Rosemary’s parents lived on a farm outside of town. She walked that lonely deserted road hundreds of times while growing up there to go to school and to visit with friends. It never bothered her. She enjoyed the exercise, but her mind focused on the betrayal. She plotted in her mind how she would ruin Jonathan Westlake. He sold farm equipment to the various farmers. That was his reason for being there. Her parents were well-known and influential in the town. It was because of her parents and the announcement of her marriage that persuaded other farmers to buy from Jonathan.
Evidently, the elder Mrs. Westlake and her son knew Rosemary could cause trouble for him. Rosemary had to die before she reached the farmhouse. And that was exactly what happened.
“I knew I was being followed,” Rosemary told the psychic. “I heard my name being called by Jonathan. I wasn’t about to stop. I never wanted to see him again. There was nothing he could say that would make this right. He used me!”
“I heard a loud buzzing in my head. It sounded like a swarm of hornets,” Rosemary said sadly.
Lori concluded that Jonathan shot Rosemary in the head. It was confirmed by the psychic.
Jonathan and his mother left that night never to return.
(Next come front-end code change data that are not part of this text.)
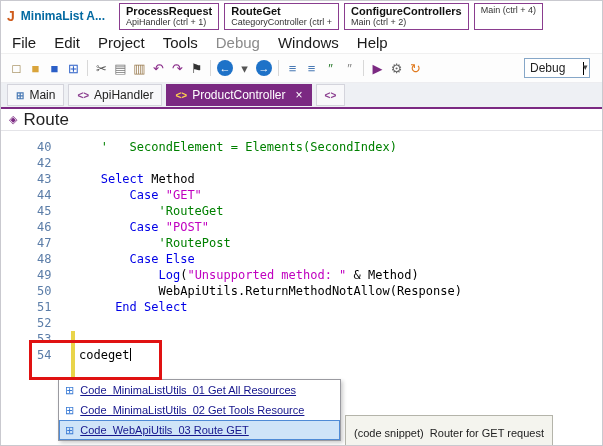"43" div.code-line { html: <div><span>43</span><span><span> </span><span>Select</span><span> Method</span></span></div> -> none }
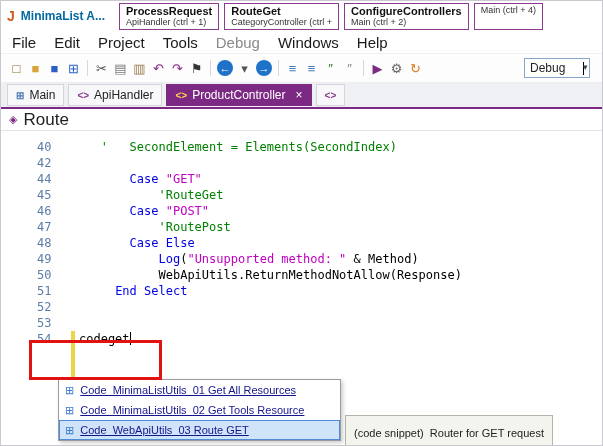"49" div.code-line { html: <div><span>49</span><span><span> </span><span>Log</span><span>(</span><span>"Unsupported method: "</span><span> &amp; Method)</span></span></div> -> none }
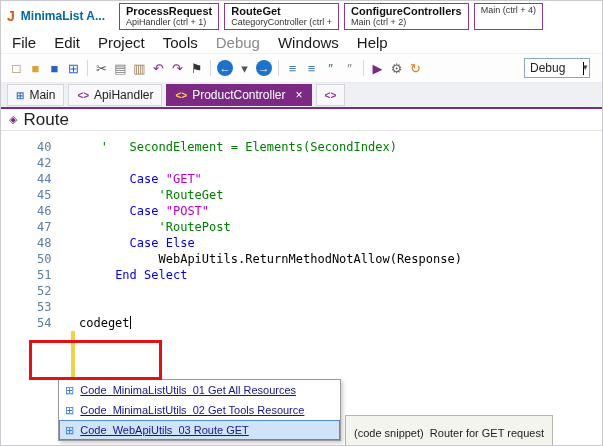"WebApiUtils.ReturnMethodNotAllow(Respons" span.lcode { html: <span><span> </span><span>WebApiUtils.ReturnMethodNotAllow(Response)</span></span> -> none }
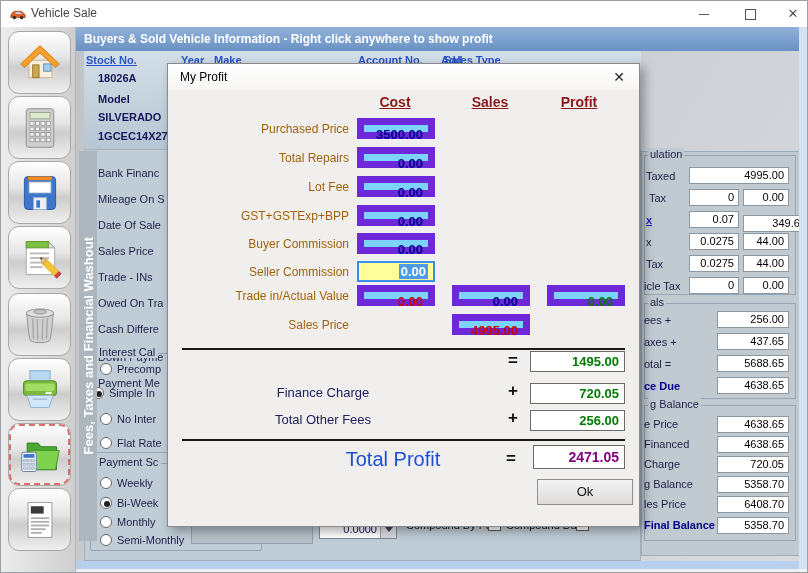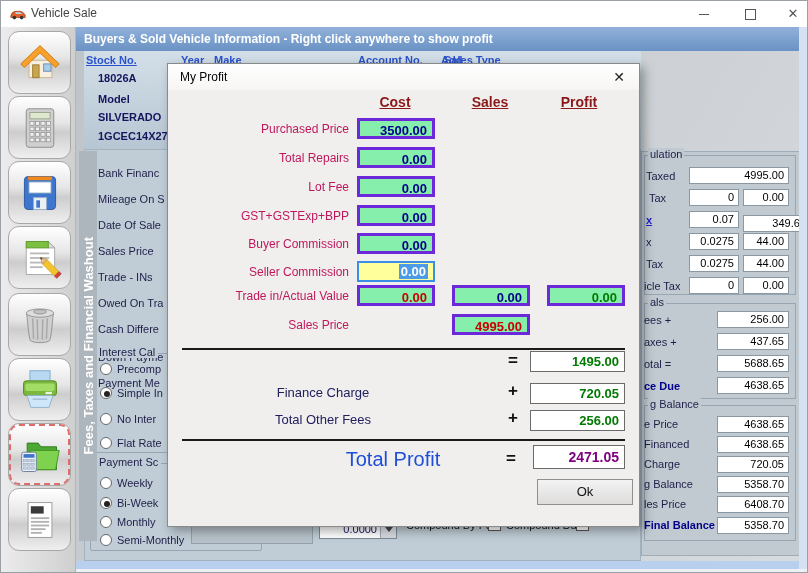"Purchased Price" .dlabel { color: #be185d -> #a16207 }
Lori still visits Rosemary’s gravesite. She still finds comfort at the cemetery. She no longer dwells on her failed marriage with Ray and all she gave up for him. She goes to learn what she can about the lives of the men, women and children buried in the old section of the cemetery.
I found this real ghost story interesting — not only to learn about Rosemary, but to learn how Lori’s life turned around. She began volunteering at the Historical Society and writing stories about the lives of those who lived, died and were buried in the local cemetery.